Martha shrugged. “Well I didn’t bring a bathing suit, so, you know…”
“And? Neither did I. We’re working.”
“You can just drop me off at the college.”
“Sure.” Vic slid right into the driver’s seat. He yanked at his seatbelt, but his voice remained slow and unbothered. “We can meet back up at that diner afterwards.”
Martha hopped in beside him, taking a long drag on her slushy. “I’m sure it’s fine to just swim in your underwear though, right?”
Vic pinched the sweat out of his eyes while pulling onto the road. He muttered something about staying focused but drifted off partway through the sentence.
Martha watched Wallace transform from a low-lying gray mass to individual buildings and streets, flat and widespread like a lizard sunning itself. “Slow down.”
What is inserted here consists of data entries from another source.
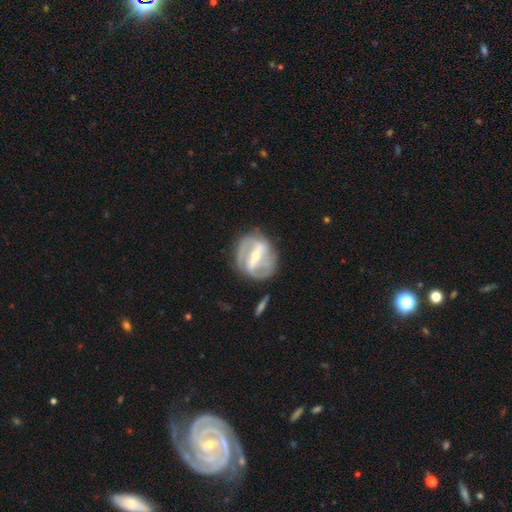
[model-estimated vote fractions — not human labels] Smooth or featured? Predicted: featured or disk (p=0.82). Edge-on disk? Predicted: no (p=0.94). Bar? Predicted: strong (p=0.76). Spiral arms? Predicted: yes (p=0.75). Spiral winding? Predicted: tight (p=0.42). Spiral arm count? Predicted: 2 (p=0.74). Bulge size? Predicted: small (p=0.49). Merging? Predicted: none (p=0.74).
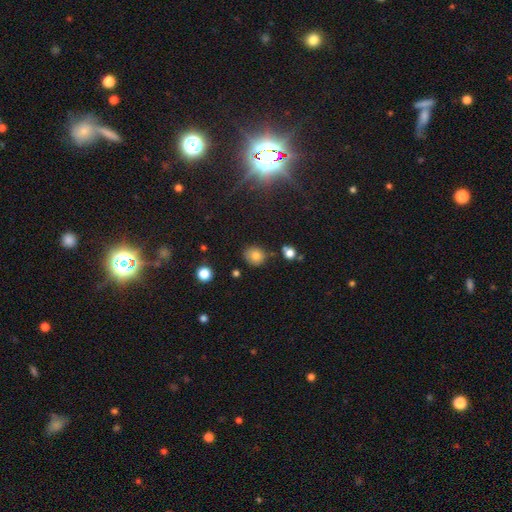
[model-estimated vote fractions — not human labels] smooth-or-featured: smooth: 77% | star or artifact: 13% | featured or disk: 10%
  how-rounded: round: 79% | in between: 20% | cigar-shaped: 1%
  merging: none: 79% | minor disturbance: 14% | merger: 4% | major disturbance: 3%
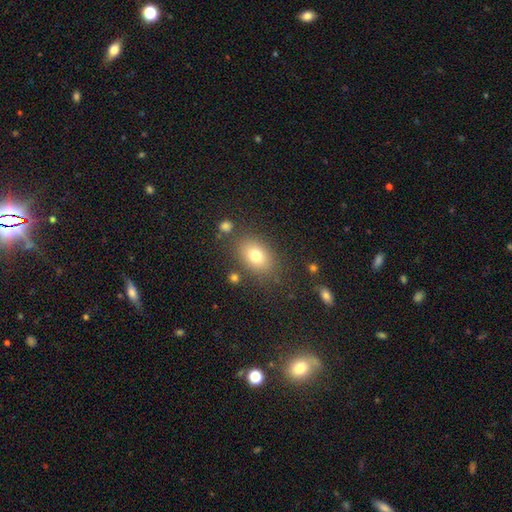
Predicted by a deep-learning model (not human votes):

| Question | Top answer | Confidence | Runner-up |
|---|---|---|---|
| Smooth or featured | smooth | 77% | featured or disk (12%) |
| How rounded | in between | 77% | round (22%) |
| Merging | none | 79% | minor disturbance (12%) |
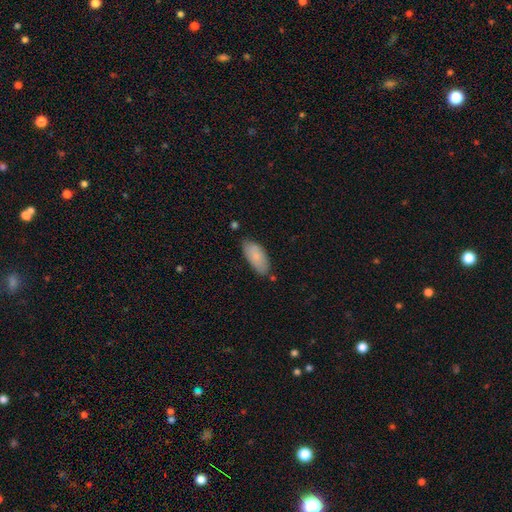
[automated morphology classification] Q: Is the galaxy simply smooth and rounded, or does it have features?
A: smooth — 83%.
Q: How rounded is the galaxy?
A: in between — 89%.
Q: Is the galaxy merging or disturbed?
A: none — 72%.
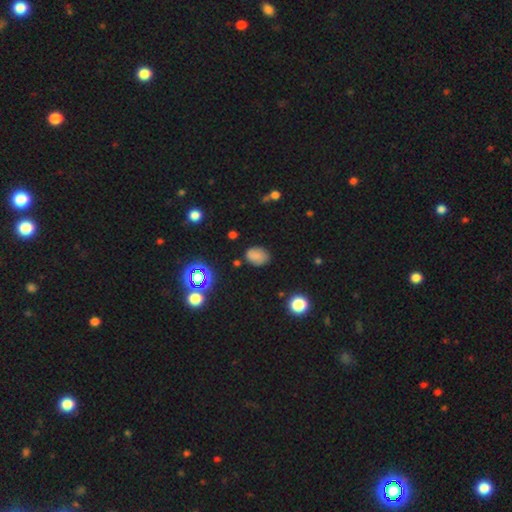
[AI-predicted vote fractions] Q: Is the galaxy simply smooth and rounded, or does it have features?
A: smooth — 74%.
Vic’s eyes darted across the dusty road. “Speed trap?”
“No, I just don’t want you to hit… something.”
“Seriously?” Vic returned to ten miles over the speed limit.
“It’s a whole town, not one nutcase. That has to mean something.”
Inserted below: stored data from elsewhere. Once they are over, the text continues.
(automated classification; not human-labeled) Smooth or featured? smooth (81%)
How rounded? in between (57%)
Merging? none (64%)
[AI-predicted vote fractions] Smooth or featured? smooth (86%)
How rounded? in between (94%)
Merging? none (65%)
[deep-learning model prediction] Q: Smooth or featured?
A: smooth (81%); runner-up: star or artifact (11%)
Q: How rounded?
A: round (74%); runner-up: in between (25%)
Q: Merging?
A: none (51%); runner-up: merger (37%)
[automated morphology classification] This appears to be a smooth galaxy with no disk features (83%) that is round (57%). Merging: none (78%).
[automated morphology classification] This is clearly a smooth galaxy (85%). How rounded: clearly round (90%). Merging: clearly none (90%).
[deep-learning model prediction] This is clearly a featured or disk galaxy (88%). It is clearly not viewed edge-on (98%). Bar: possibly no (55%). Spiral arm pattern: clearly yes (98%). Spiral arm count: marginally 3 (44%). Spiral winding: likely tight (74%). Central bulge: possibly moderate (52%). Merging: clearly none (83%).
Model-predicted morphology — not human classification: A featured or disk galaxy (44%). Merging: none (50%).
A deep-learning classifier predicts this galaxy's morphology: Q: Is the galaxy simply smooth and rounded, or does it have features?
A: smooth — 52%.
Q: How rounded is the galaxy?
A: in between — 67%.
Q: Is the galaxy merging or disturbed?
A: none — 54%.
“You would’ve killed it in Salem back in the day.” Vic flicked on his blinker after a rolling stop at a sign.
Martha stared at every street corner they passed, but only saw people going about their business. “Tell you what, I’ll keep my eye out for big wooden stakes if you keep yours out for brontos.”
Vic furrowed his brows. “How bad a driver do you think I am?”
“Sabbatical?” Martha deflated at the Wallace Community College information desk.
“You missed Professor Hildegard by a few days.” The young man tapped slender fingers on his little keyboard in between sips of an energy drink. “Sorry, things have been a little hectic around here, considering.”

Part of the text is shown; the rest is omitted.